BTW, do you reboot all 30 servers at the same time? If so, does rebooting them one-by-one lead to the same issue? You should take instabilities of the external power into consideration.

Yes, we have rebooted them one-by-one, wait 60 second to start next server, also lead to the same issue.

Today we enabled ECC and didn’t found this issue. We used vgpu 8.0 to test this issue.

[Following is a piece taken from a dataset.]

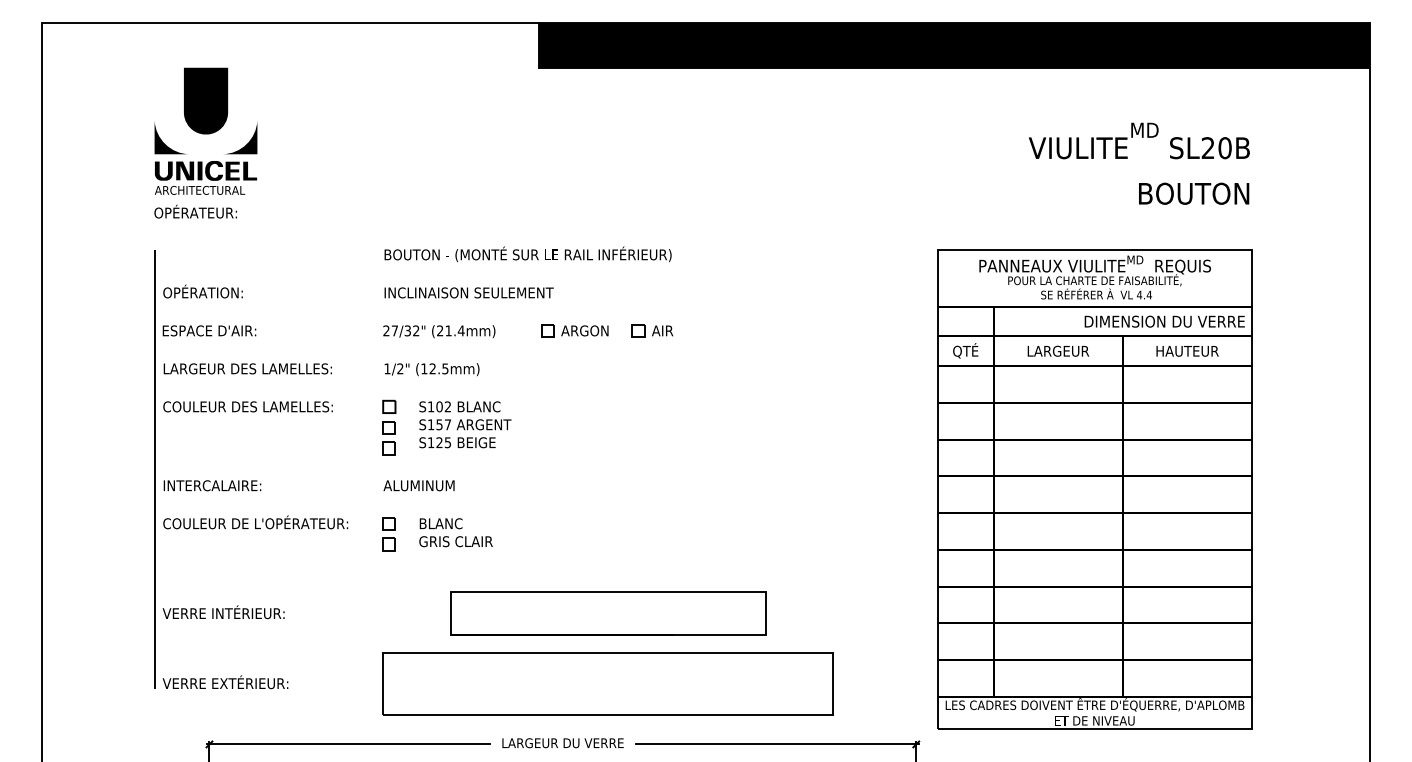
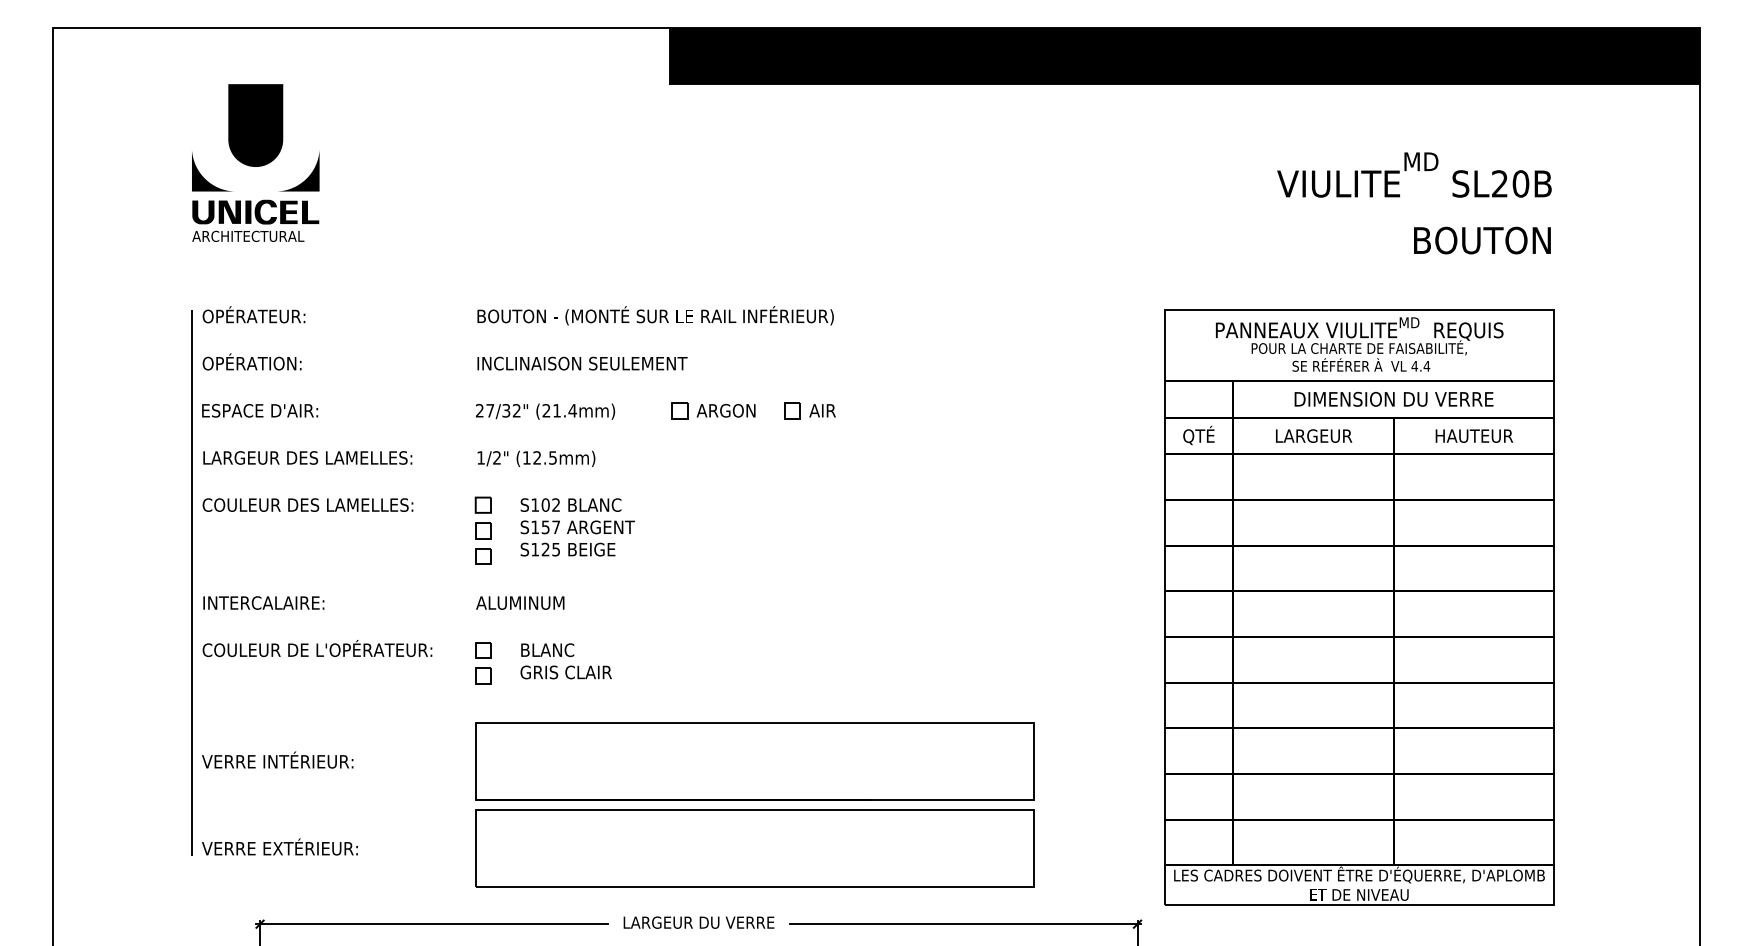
text: (195, 211) -> (253, 314), moved
text: (1164, 320) -> (1393, 398), moved
part: (607, 613) -> (754, 761), size x1.43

Hi, these days, the server vendor is checking this issue. Huawei found the vbios version as following:

# nvidia-smi -q | grep -i bios
    VBIOS Version                   : 88.00.48.00.02
    VBIOS Version                   : 88.00.48.00.02
    VBIOS Version                   : 88.00.48.00.02
    VBIOS Version                   : 88.00.48.00.02
    VBIOS Version                   : 88.00.48.00.02
    VBIOS Version                   : 88.00.48.00.02
    VBIOS Version                   : 88.00.48.00.02
    VBIOS Version                   : 88.00.48.00.02

Do you know the newest vbios version ?
Thanks in advance.

Teslas AFAIK are all manufactured by PNY and they rarely to never publish any VBIOS updates and server manufacturers like Huawei should know first. So asking you that is a dud.

Hi, after update the vbios from 88.00.48.00.02 to 88.00.7e.00.03, this problem is disappeared. Thank you very much.